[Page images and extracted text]
■ ■ ■

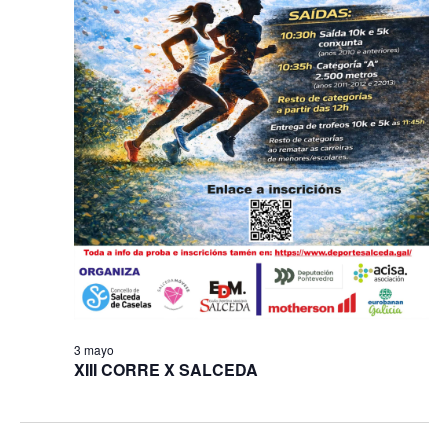
3 mayo
XIII CORRE X SALCEDA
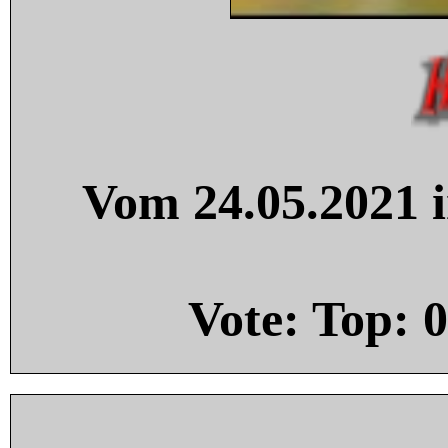
Vom 24.05.2021 i
Vote: Top:
0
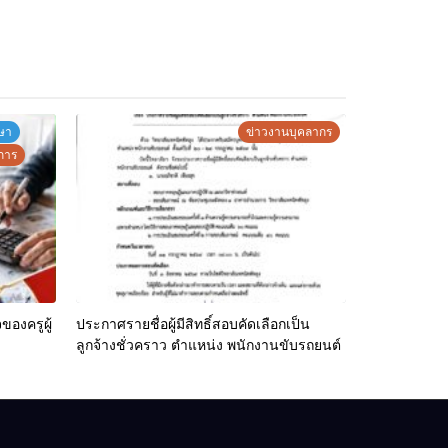
ษา
ข่าวงานบุคลากร
การ
ของครูผู้
ประกาศรายชื่อผู้มีสิทธิ์สอบคัดเลือกเป็น
ลูกจ้างชั่วคราว ตำแหน่ง พนักงานขับรถยนต์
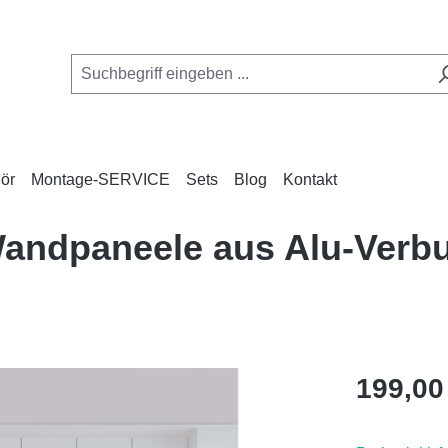
ör
Montage-SERVICE
Sets
Blog
Kontakt
 Wandpaneele aus Alu-Ver
Regulärer Pr
199,00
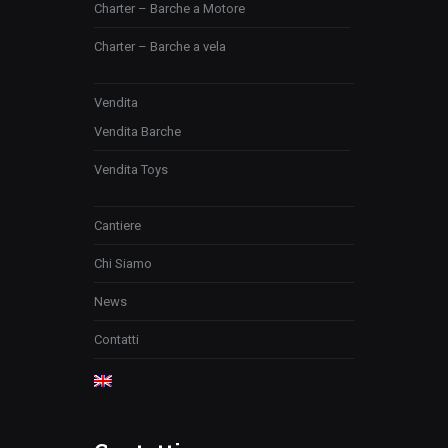
Charter – Barche a Motore
Charter – Barche a vela
Vendita
Vendita Barche
Vendita Toys
Cantiere
Chi Siamo
News
Contatti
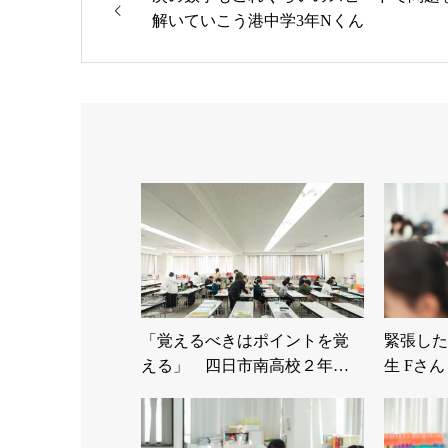
解いていこう港中学3年Nくん
「覚えるべきはポイントを覚
緊張した
える」 四日市南高校２年…
生 Fさん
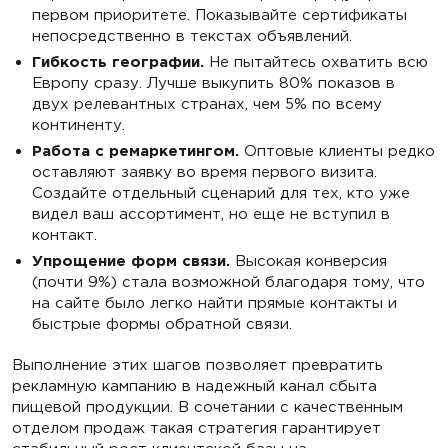
первом приоритете. Показывайте сертификаты
непосредственно в текстах объявлений.
Гибкость географии.
Не пытайтесь охватить всю
Европу сразу. Лучше выкупить 80% показов в
двух релевантных странах, чем 5% по всему
континенту.
Работа с ремаркетингом.
Оптовые клиенты редко
оставляют заявку во время первого визита.
Создайте отдельный сценарий для тех, кто уже
видел ваш ассортимент, но еще не вступил в
контакт.
Упрощение форм связи.
Высокая конверсия
(почти 9%) стала возможной благодаря тому, что
на сайте было легко найти прямые контакты и
быстрые формы обратной связи.
Выполнение этих шагов позволяет превратить
рекламную кампанию в надежный канал сбыта
пищевой продукции. В сочетании с качественным
отделом продаж такая стратегия гарантирует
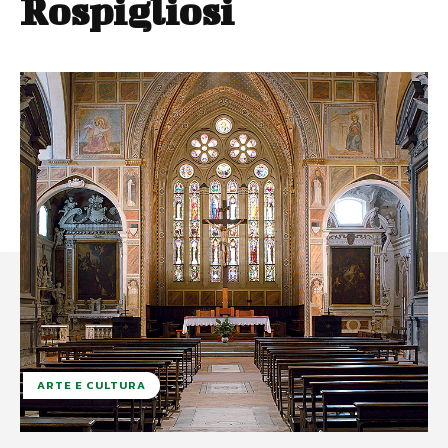
Rospigliosi
ARTE E CULTURA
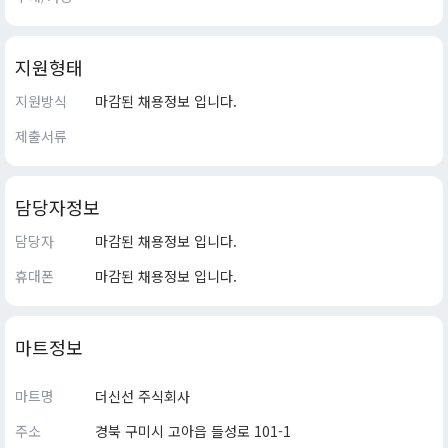
지원형태
지원방식
마감된 채용정보 입니다.
제출서류
담당자정보
담당자
마감된 채용정보 입니다.
휴대폰
마감된 채용정보 입니다.
마트정보
마트명
더신선 주식회사
주소
경북 구미시 고아읍 들성로 101-1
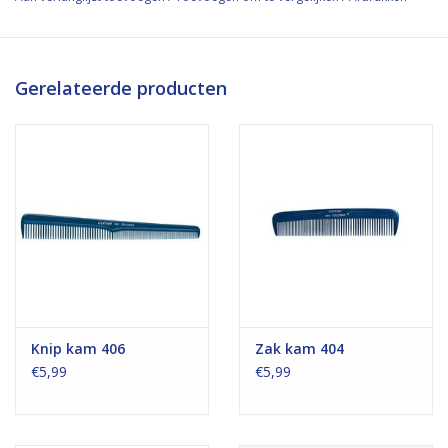
Gerelateerde producten
Knip kam 406
Zak kam 404
€5,99
€5,99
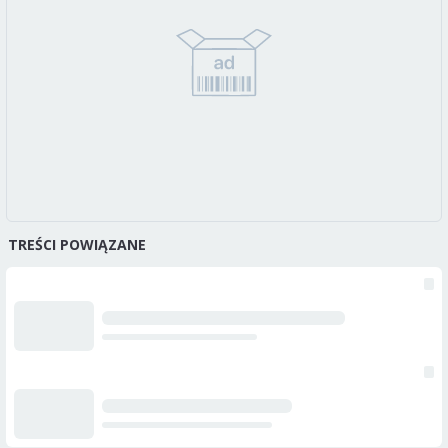
TREŚCI POWIĄZANE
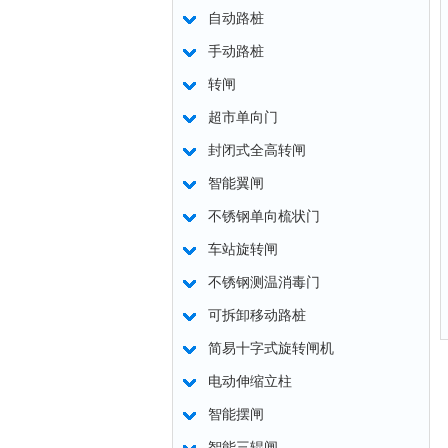
自动路桩
手动路桩
转闸
超市单向门
封闭式全高转闸
智能翼闸
不锈钢单向梳状门
车站旋转闸
不锈钢测温消毒门
可拆卸移动路桩
简易十字式旋转闸机
电动伸缩立柱
智能摆闸
智能三辊闸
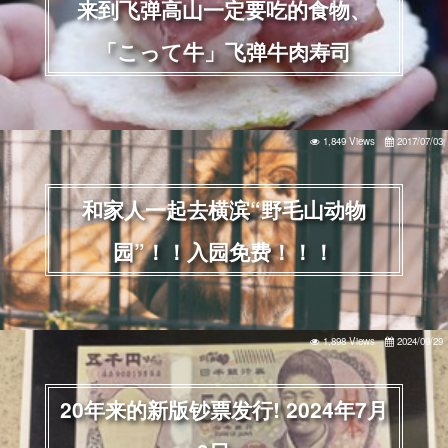
来到飞弹高山一定要吃的食物、
「こって牛」飞弹牛肉寿司
1,849 Views
2017/07/03
和家人一起去横滨“野毛山动物
园”！！入园免费！！！
1,898 Views
2024/09/29
20年来的新版钞票发行! 2024年7月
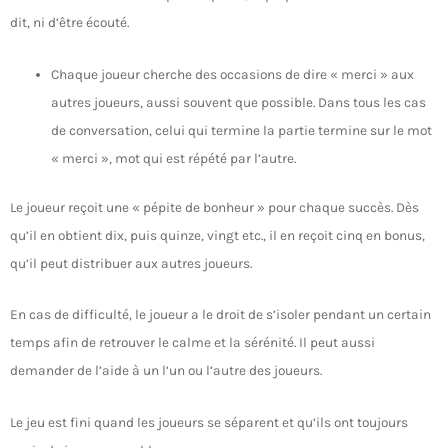
dit, ni d’être écouté.
Chaque joueur cherche des occasions de dire « merci » aux
autres joueurs, aussi souvent que possible. Dans tous les cas
de conversation, celui qui termine la partie termine sur le mot
« merci », mot qui est répété par l’autre.
Le joueur reçoit une « pépite de bonheur » pour chaque succès. Dès
qu’il en obtient dix, puis quinze, vingt etc., il en reçoit cinq en bonus,
qu’il peut distribuer aux autres joueurs.
En cas de difficulté, le joueur a le droit de s’isoler pendant un certain
temps afin de retrouver le calme et la sérénité. Il peut aussi
demander de l’aide à un l’un ou l’autre des joueurs.
Le jeu est fini quand les joueurs se séparent et qu’ils ont toujours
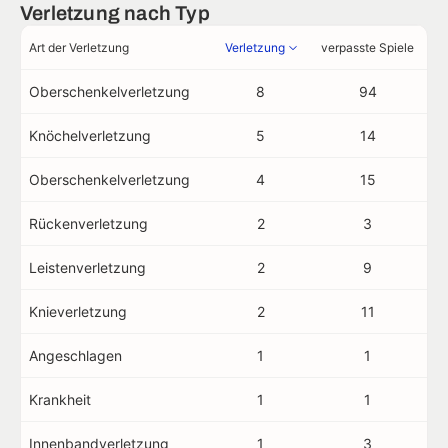
Verletzung nach Typ
Art der Verletzung
Verletzung
verpasste Spiele
Oberschenkelverletzung
8
94
Knöchelverletzung
5
14
Oberschenkelverletzung
4
15
Rückenverletzung
2
3
Leistenverletzung
2
9
Knieverletzung
2
11
Angeschlagen
1
1
Krankheit
1
1
Innenbandverletzung
1
3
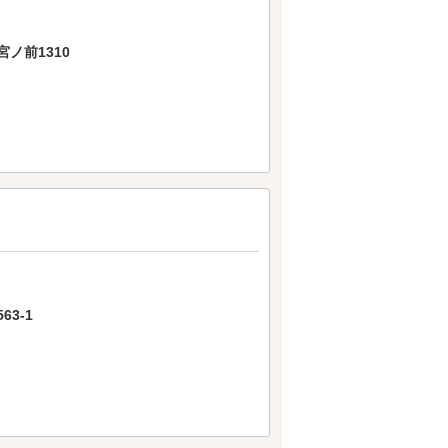
ノ前1310
3-1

■ ■ ■

• **TASK GOAL**:
Only a number is expected: how many lines of the data include the string "merci".

• **YOUR SOLUTION**:
2